Berlin (dpa) – Die Berlinale stellt in diesem Jahr in der Retrospektive das Schaffen von King Vidor (1894-1982) vor. Mit Hits wie dem Kleine-Leute-Porträt "Ein Mensch der Masse" (1928), dem ersten allein mit Afroamerikanern besetzten Musik-Drama "Hallelujah" (1929) oder der Arbeitslosenstudie "Unser täglich Brot" (1934) setzte er Maßstäbe für anspruchsvolle, publikumswirksame Filmkunst.

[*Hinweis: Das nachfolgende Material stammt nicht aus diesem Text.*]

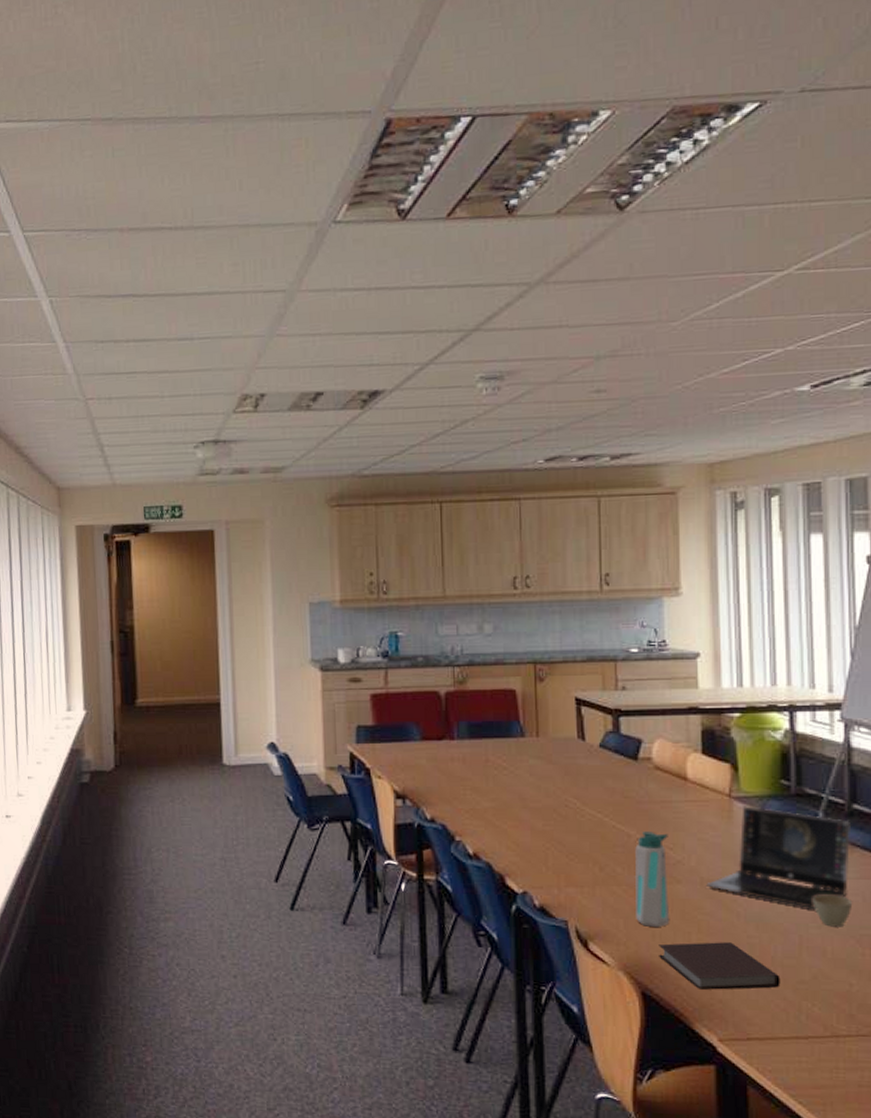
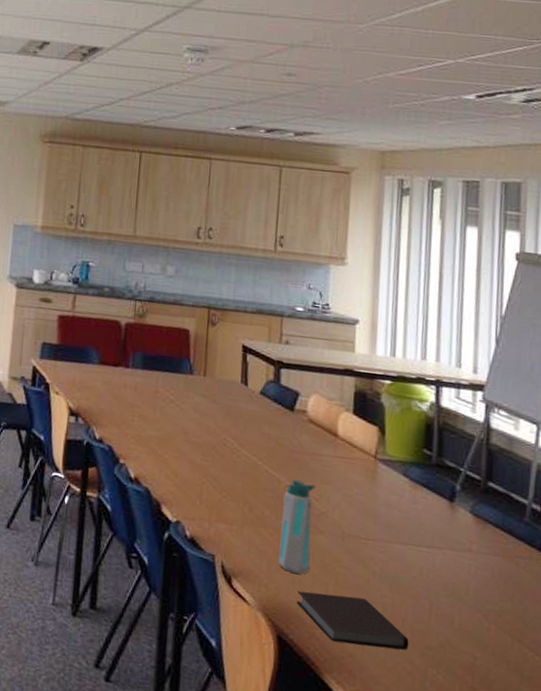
laptop: present [706,806,852,910] -> none [347,469,486,579]
cup: present [812,894,853,927] -> none [444,564,482,600]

Mit mehr als 80 Spielfilmen, die er als Regisseur, Produzent und Drehbuchautor geschaffen hat, gilt er noch heute als einer der ganz Großen des Kinos. Begonnen hat der Sohn eines texanischen Holzhändlers seine Karriere 1915 als Kameramann. 1925 wurde King Vidor mit dem Erster-Weltkrieg-Drama "Die große Parade" zu einem der bekanntesten Regisseure Hollywoods.

In der Folge hatte er vielfach freie künstlerische Hand. Noch im Stummfilm und später im Tonfilm fiel er mit Einfallsreichtum und Originalität auf. So wurde er zum Beispiel mit der Farbgestaltung im Edel-Western "Duell in der Sonne" (1946) zum Vorbild nachfolgender Regiestars wie Martin Scorsese und Quentin Tarantino.

Mit "Krieg und Frieden" (1956), seinem heute wohl bekanntesten Film, schuf er ein Musterbeispiel für geistreiche Literaturadaptionen. Wie dort mit Audrey Hepburn und Henry Fonda setzte King Vidor durchweg auf die Zugkraft populärer Stars, etwa Gary Cooper, Bette Davis, Jennifer Jones und Gregory Peck.

Im Laufe der Jahrzehnte bekam er fünf Oscar-Nominierungen, gewann die Statue aber nie. 1979 erhielt er einen Ehren-Oscar für sein Gesamtwerk. In Berlin ist er kein Unbekannter: 1962 hatte King Vidor den Vorsitz der internationalen Berlinale-Jury. Die Berlinale zeigt nun 35 seiner Filme aus fünf Jahrzehnten.